- Job item
Faithfully repeat each entry below, minus the pictures.

(Collected data)
- - - -
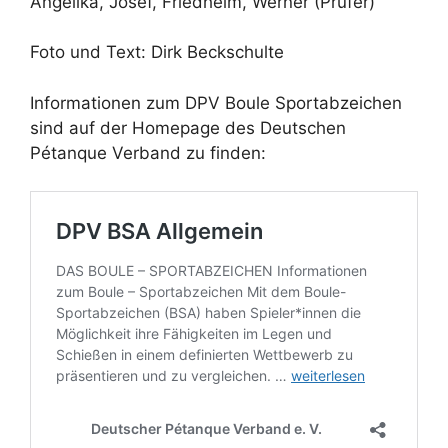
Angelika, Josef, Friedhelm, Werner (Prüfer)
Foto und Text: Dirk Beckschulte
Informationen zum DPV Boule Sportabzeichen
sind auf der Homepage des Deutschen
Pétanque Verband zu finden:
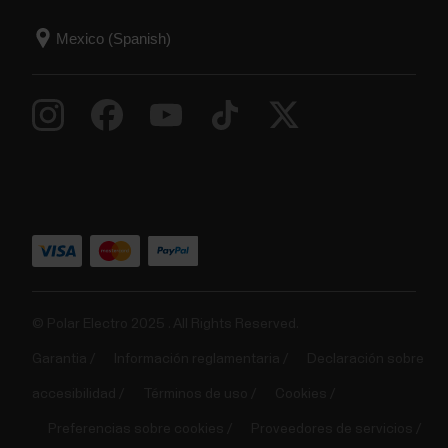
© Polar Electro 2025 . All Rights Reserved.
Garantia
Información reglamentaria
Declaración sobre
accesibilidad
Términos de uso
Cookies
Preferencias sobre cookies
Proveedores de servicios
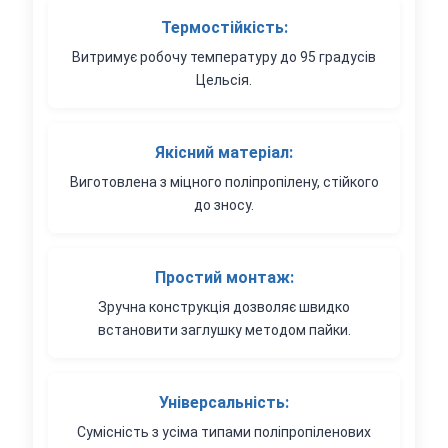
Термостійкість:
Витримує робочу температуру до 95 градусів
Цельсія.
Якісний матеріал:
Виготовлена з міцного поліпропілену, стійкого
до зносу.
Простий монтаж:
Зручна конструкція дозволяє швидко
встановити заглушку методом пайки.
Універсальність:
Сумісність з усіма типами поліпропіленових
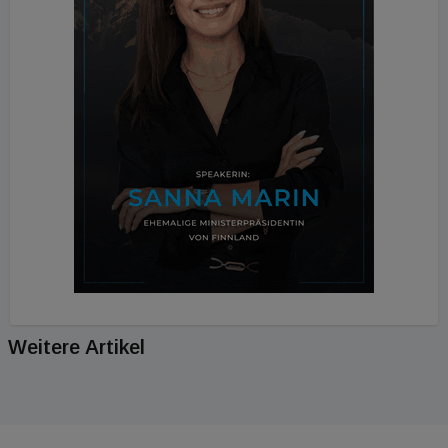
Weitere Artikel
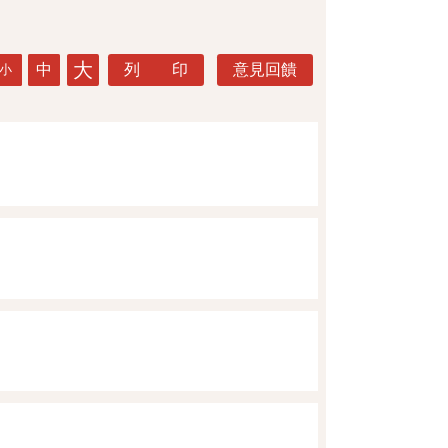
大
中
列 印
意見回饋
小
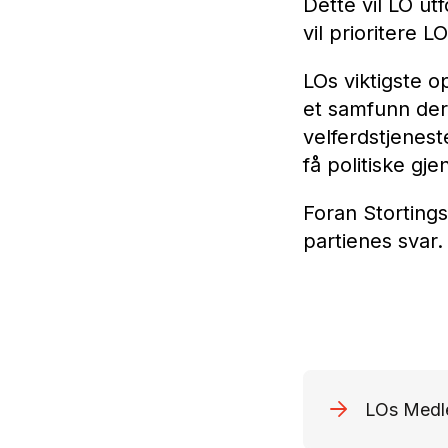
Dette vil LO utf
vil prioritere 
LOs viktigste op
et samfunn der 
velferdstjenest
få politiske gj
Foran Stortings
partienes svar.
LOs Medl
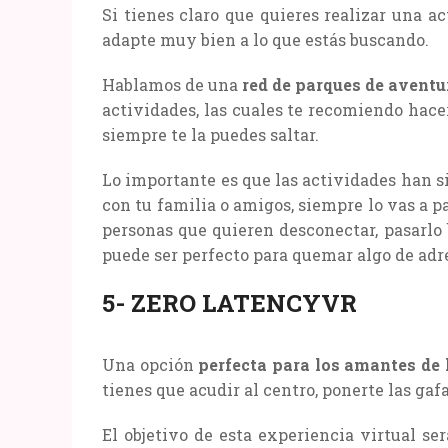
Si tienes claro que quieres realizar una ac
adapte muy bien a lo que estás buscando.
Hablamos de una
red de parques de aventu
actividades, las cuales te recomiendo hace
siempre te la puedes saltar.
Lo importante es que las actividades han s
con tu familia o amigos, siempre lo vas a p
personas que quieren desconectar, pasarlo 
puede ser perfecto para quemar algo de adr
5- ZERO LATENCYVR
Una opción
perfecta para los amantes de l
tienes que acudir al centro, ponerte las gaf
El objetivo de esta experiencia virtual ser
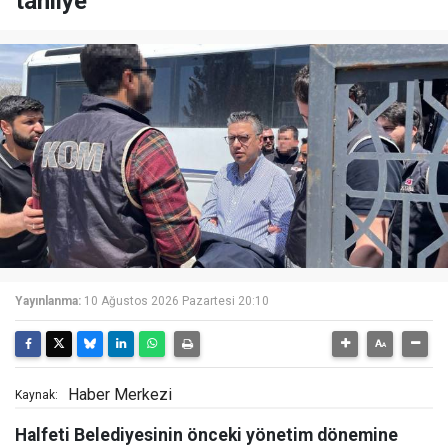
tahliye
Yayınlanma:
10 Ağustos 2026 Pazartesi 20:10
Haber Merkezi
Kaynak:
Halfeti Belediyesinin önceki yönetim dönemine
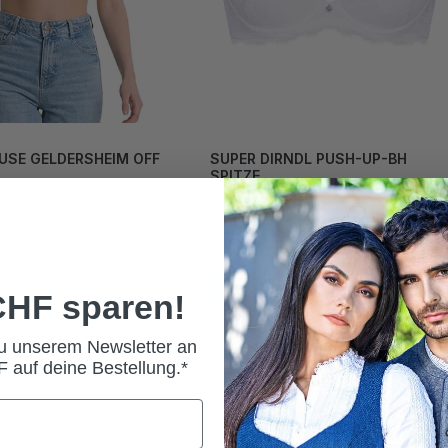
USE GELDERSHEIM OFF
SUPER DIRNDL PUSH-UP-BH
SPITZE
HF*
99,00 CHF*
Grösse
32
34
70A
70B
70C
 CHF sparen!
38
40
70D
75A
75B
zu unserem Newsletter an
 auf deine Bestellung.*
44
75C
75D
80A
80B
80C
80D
- - - -
- Written response
Angelika, Josef, Friedhelm, Werner (Prüfer)
Foto und Text: Dirk Beckschulte
Informationen zum DPV Boule Sportabzeichen
sind auf der Homepage des Deutschen
Pétanque Verband zu finden:
© Polar Electro 2025 . All Rights Reserved.
Garantia
Información reglamentaria
Declaración sobre
accesibilidad
Términos de uso
Cookies
Preferencias sobre cookies
Proveedores de servicios
Термостійкість:
Витримує робочу температуру до 95 градусів
Цельсія.
Якісний матеріал:
Виготовлена з міцного поліпропілену, стійкого
до зносу.
Простий монтаж:
Зручна конструкція дозволяє швидко
встановити заглушку методом пайки.
Універсальність:
Сумісність з усіма типами поліпропіленових
Weitere Artikel
大
中
列 印
意見回饋
小
Dette vil LO utf
vil prioritere 
LOs viktigste op
et samfunn der 
velferdstjenest
få politiske gj
Foran Stortings
partienes svar.
LOs Medl
Si tienes claro que quieres realizar una ac
adapte muy bien a lo que estás buscando.
Hablamos de una
red de parques de aventu
actividades, las cuales te recomiendo hace
siempre te la puedes saltar.
Lo importante es que las actividades han s
con tu familia o amigos, siempre lo vas a p
personas que quieren desconectar, pasarlo 
puede ser perfecto para quemar algo de adr
5- ZERO LATENCYVR
Una opción
perfecta para los amantes de l
tienes que acudir al centro, ponerte las gaf
El objetivo de esta experiencia virtual ser
tahliye
Yayınlanma:
10 Ağustos 2026 Pazartesi 20:10
Haber Merkezi
Kaynak:
Halfeti Belediyesinin önceki yönetim dönemine
USE GELDERSHEIM OFF
SUPER DIRNDL PUSH-UP-BH
SPITZE
HF*
99,00 CHF*
Grösse
32
34
70A
70B
70C
 CHF sparen!
38
40
70D
75A
75B
zu unserem Newsletter an
 auf deine Bestellung.*
44
75C
75D
80A
80B
80C
80D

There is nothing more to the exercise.